Im
Zeitalter der Information können mathematische Fehler zu einer Katastrope
führen. Der Mars Orbiter (Erkundungssatellit)
stürzte ab, weil die Ingenieure vergessen hatten, metrische Abmessungen umzurechnen.
JPMorgan Chase’s „London Whale“ ging schief, zum
Teil, weil der Modellierer durch eine Summe statt durch einen Durchschnitt
dividiert worden ist. Und genau so zerstört ein Excel Kodierungsfehler die
Volkswirtschaften der westlichen Welt.
So
beschreibt Paul Krugman in seiner
lesenswerten Kolumne (“The Excell
Depression”) am Freitag in NYTimes, was bisher geschehen
ist: Anfang 2010 legten zwei Harvard-Ökonomen Carmen Reinhart und Kenneth
Rogoff eine Forschungsarbeit („Growth
in a Time of Debt“) vor, indem sie einen kritischen „Grenzwert“ als
Wendepunkt für die Staatsverschuldung ausmachen. Wenn Schulden 90% des BIP
übersteigen, behaupten die Autoren, dann schrumpft die Wirtschaft scharf.
Reinhart
und Rogoff (R&R) genossen Anerkennung dank einem weithin bewunderten
älteren Buch über die Geschichte der Finanzkrise mit einem perfekten Timing.
Die Forschungsarbeit kam gerade nach dem Ausbruch der Griechenland-Krise und
spielte die Hauptrolle für die Anhänger von Haushaltskonsolidierung von Stimulus auf Austerity zu schwenken. Die These wurde daraufhin sofort berühmt
und sie war laut Krugman sicherlich eine der einflussreichsten wirtschaftlichen
Analysen der letzten Jahre.
Tatsächlich
standen Reinhart und Rogoff von Anfang an einer erheblichen Kritik gegenüber.
Sobald das Paper veröffentlicht wurde, deuteten viele Ökonomen darauf hin, dass
eine negative Korrelation zwischen Schulden und Wirtschaftswachstum nicht
bedeute, dass hohe Verschuldung schwaches Wachstum verursache. Es könnte ebenso
leicht anders herum sein, sodass schwaches Wirtschaftswachstum zu hohen
Schulden führe.
Im
Lauf der Zeit ist ein weiteres Problem entstanden: andere Forscher konnten die
Ergebnisse von R & R nicht replizieren. Schliesslich wurde das Rätsel der
unwiederholbaren Ergebnisse gelöst. (1) Die Autoren haben einige Daten ausgelassen.
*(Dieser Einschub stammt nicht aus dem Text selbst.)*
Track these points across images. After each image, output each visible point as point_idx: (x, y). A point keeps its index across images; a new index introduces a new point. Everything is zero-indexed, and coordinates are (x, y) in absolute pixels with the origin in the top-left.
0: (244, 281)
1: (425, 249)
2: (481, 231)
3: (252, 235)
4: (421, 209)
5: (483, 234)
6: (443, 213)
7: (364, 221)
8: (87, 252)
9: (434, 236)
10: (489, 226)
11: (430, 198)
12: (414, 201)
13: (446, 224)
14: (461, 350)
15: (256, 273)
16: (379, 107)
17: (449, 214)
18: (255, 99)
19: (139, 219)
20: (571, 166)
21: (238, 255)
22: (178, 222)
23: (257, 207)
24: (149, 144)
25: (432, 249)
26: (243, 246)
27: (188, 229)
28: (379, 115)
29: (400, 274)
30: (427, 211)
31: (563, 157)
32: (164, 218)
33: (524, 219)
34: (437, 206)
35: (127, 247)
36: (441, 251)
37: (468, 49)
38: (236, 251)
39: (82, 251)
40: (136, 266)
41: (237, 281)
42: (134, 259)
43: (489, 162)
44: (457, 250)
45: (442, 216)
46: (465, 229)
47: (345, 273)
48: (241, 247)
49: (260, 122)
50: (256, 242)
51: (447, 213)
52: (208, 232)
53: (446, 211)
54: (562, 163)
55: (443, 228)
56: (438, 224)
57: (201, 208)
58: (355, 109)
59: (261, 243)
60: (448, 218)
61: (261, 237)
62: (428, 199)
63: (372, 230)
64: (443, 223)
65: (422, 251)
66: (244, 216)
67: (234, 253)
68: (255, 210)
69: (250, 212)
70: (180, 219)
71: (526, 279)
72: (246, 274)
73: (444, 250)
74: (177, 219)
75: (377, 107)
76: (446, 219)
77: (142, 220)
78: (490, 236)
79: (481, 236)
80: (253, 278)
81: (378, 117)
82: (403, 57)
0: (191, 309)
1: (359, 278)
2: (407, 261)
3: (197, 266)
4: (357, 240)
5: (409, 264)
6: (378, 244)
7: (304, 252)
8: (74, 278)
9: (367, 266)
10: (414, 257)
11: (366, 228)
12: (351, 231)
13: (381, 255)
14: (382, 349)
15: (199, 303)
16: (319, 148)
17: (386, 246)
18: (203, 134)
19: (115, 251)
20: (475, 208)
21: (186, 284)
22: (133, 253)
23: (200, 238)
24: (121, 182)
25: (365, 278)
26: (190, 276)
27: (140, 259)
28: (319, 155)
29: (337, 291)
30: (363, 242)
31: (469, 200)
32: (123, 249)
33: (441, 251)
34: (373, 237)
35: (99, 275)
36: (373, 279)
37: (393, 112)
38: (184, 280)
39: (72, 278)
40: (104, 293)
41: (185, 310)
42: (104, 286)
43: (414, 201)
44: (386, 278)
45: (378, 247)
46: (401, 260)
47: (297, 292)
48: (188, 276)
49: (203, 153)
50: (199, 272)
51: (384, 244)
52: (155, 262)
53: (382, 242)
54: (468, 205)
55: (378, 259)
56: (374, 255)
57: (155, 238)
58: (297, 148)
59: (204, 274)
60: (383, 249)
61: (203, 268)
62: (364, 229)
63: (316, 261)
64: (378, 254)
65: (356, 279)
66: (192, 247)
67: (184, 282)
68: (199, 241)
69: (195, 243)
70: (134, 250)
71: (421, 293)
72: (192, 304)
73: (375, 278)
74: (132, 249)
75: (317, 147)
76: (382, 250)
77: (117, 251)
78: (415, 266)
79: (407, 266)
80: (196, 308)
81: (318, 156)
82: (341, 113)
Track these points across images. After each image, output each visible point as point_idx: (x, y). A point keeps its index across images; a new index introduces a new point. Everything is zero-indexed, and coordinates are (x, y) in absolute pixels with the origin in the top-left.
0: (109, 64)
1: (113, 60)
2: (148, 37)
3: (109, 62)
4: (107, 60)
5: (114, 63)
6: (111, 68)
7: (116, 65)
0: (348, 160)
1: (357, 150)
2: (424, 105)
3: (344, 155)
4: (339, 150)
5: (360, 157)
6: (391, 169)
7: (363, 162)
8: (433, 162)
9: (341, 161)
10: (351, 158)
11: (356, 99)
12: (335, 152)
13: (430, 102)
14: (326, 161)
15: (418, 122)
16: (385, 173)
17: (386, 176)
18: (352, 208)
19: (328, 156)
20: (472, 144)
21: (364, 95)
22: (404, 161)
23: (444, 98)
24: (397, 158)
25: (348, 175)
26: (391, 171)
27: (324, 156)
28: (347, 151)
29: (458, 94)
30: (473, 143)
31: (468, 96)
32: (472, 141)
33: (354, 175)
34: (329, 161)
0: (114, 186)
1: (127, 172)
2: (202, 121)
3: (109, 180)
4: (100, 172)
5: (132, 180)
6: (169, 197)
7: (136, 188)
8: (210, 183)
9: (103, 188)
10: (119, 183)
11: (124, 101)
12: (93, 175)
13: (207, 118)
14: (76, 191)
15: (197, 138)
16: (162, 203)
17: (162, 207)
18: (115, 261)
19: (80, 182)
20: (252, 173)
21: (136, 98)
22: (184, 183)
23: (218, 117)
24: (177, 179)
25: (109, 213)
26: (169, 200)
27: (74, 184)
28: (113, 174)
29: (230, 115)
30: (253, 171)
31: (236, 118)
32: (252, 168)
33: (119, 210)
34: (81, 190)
(2) Die Autoren haben ungewöhnliche und höchst fragwürdige statistische
Verfahren verwendet. Und (3) Es wurde ein Excel Kodierungsfehler begangen.
Korrigiert
man diese Merkwürdigkeiten und Fehler, kommt man zum selben Ergebnis von
anderen Forschern: es gibt eine Korrelation zwischen hoher Verschuldung und
einem langsamen Wirtschaftswachstum, aber ohne Angabe davon, was wie was
verursacht. Und es gibt überhaupt kein Anzeichen für einen „Schwellenwert“ von
90 Prozent.
Das
R & R Fiasko muss in einem breiteren Kontext mit der Austeritäts-Mania betrachtet
werden, betont Krugman: Der intensive Wunsch
der politischen Entscheidungsträger und Experten in der westlichen Welt, der
Arbeitslosigkeit den Rücken zuzudrehen und stattdesssen die Wirtschaftskrise
als Vorwand zu benutzen, um Sozialprogramme zu kürzen. Seit drei Jahren
bestehen die Anhänger der Austeritätspolitik darauf, dass schreckliche Sachen
passieren würden, wenn die Verschuldung 90% des BIP überschreite. Aber die
ökonomische Forschung belegt nichts Dergleiches. Die politischen
Entscheidungsträger gaben die Arbeitslose auf und wandten sich an die
Austerität, weil sie es wollten, nicht weil sie es mussten.
Die
Frage ist also heute, ob es sich etwas ändert, R & R vom Podest zu stürzen?
Krugman denkt so. Aber der an der University
of Princeton lehrende Wirtschaftsprofessor vermutet, dass die üblichen
Verdächtigen nun andere zweifelhafte Papers finden werden, um sie heilig zu sprechen.
Und die Depression wird sich weiter und weiter fortsetzen.